My top tip: Coding is a marathon, not a sprint. Google is great, but the amount of available information can be daunting when you’re just starting out. With the right mentality though, you’ll get there.
Tom Boissonnet
PhD student, Rome
After discovering programming during a fun undergraduate module on Java, I kept learning by myself and attempted to make an old game I played as a child. During my master’s, I had the opportunity to devote a year of study to programming, and I quickly realised all the things I had been doing wrong! In the lab I’m in now, we use different techniques to understand how the retina works, and we need a lot of computer analysis. I’m trying to make some general software that would work for everyone. It’s a big challenge, but I’m really enjoying it!

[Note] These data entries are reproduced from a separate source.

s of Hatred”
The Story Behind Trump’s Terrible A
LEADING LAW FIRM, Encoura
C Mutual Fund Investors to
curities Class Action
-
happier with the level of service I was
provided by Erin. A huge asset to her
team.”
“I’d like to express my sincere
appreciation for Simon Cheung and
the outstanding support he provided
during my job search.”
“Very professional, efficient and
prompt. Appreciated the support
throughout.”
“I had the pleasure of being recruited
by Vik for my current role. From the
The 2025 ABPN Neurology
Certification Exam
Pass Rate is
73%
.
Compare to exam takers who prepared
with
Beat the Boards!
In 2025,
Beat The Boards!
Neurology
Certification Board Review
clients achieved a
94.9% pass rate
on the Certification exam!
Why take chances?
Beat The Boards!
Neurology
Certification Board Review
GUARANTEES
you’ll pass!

My top tip: Try lots of different projects and be curious! Break down code that works to get a better understanding of what it’s doing. It’s about developing an intuition for good code.
Toby Hodges
Bioinformatician, Heidelberg
I learned a language called Perl at the beginning of my PhD, but moved over to Python soon after my doctoral studies. Now I apply programming mostly by teaching. Most people find coding difficult at the beginning, so there’s no shame in asking for help. People who consider themselves programmers are still googling things 20 times a day!

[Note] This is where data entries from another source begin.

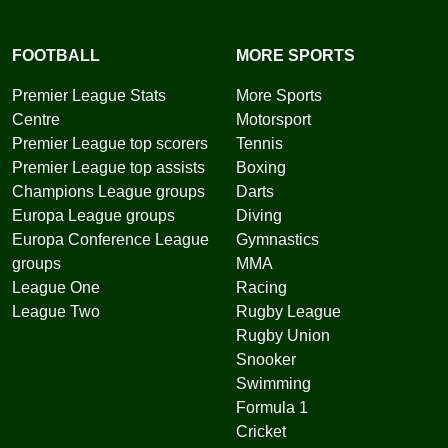
FOOTBALL
MORE SPORTS
Premier League Stats
More Sports
Centre
Motorsport
Premier League top scorers
Tennis
Premier League top assists
Boxing
Champions League groups
Darts
Europa League groups
Diving
Europa Conference League
Gymnastics
groups
MMA
League One
Racing
League Two
Rugby League
Rugby Union
Snooker
Swimming
Formula 1
Cricket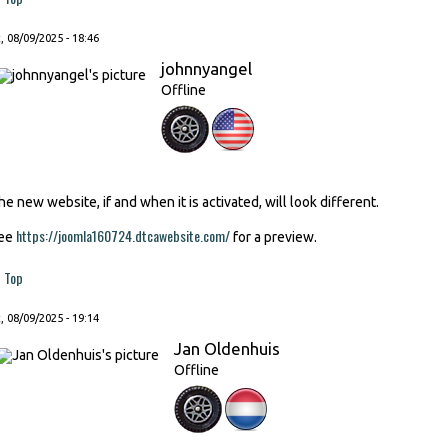
, 08/09/2025 - 18:46
johnnyangel
Offline
he new website, if and when it is activated, will look different.
https://joomla160724.dtcawebsite.com/
ee
for a preview.
Top
, 08/09/2025 - 19:14
Jan Oldenhuis
Offline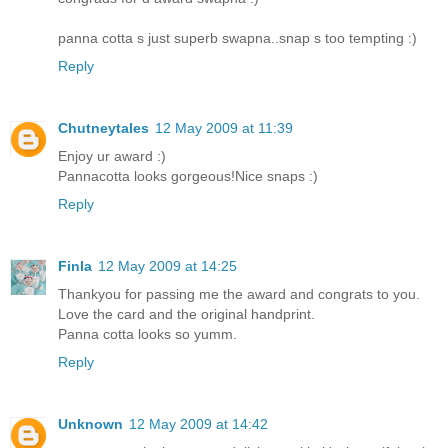
panna cotta s just superb swapna..snap s too tempting :)
Reply
Chutneytales
12 May 2009 at 11:39
Enjoy ur award :)
Pannacotta looks gorgeous!Nice snaps :)
Reply
Finla
12 May 2009 at 14:25
Thankyou for passing me the award and congrats to you.
Love the card and the original handprint.
Panna cotta looks so yumm.
Reply
Unknown
12 May 2009 at 14:42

My top tip: Learn the programming language that people around you are using! The best thing you can have is a person next to you whom you can ask for help when you can’t figure out what’s going wrong.
Malvika Sharan
Bioinformatician, Heidelberg
I was a bit clumsy in the lab, so computer programming was a way to stay in science and experiment in different ways! Now I really enjoy teaching it because I can relate to the struggles of people just starting out, and I can really help them.
My top tip: Come to one of Bio-IT’s two-day programming courses. We start from the very beginning, making people comfortable with opening the terminal and running code, and then expand from there. If I’d had these two days, I think I would have saved several months of my life!
Malvika and Toby coordinate EMBL’s Bio-IT community:
Toby: Bio-IT is a community-building and support project for computational biology and bioinformatics at EMBL. We run networking events for people to have conversations that hopefully lead to collaborations. We also train staff with our beginner and intermediate courses on command-line computing, programming in Python and R, and using version control software. Occasionally, we also do specialised courses like ‘Image Processing with Python’ or ‘Machine Learning with R’. Our courses are open to all EMBL staff, but I recommend signing up to the Bio-IT mailing list because they tend to fill up quickly!
Malvika: The most active people in our community are the experts. That’s great, but we’d like more learners to stay in the community after their courses. I want to make beginners in programming and bioinformatics more comfortable exchanging ideas and helping each other. This year, I’ve tried to identify how to bring them in by providing training or networking in the areas that they feel are important.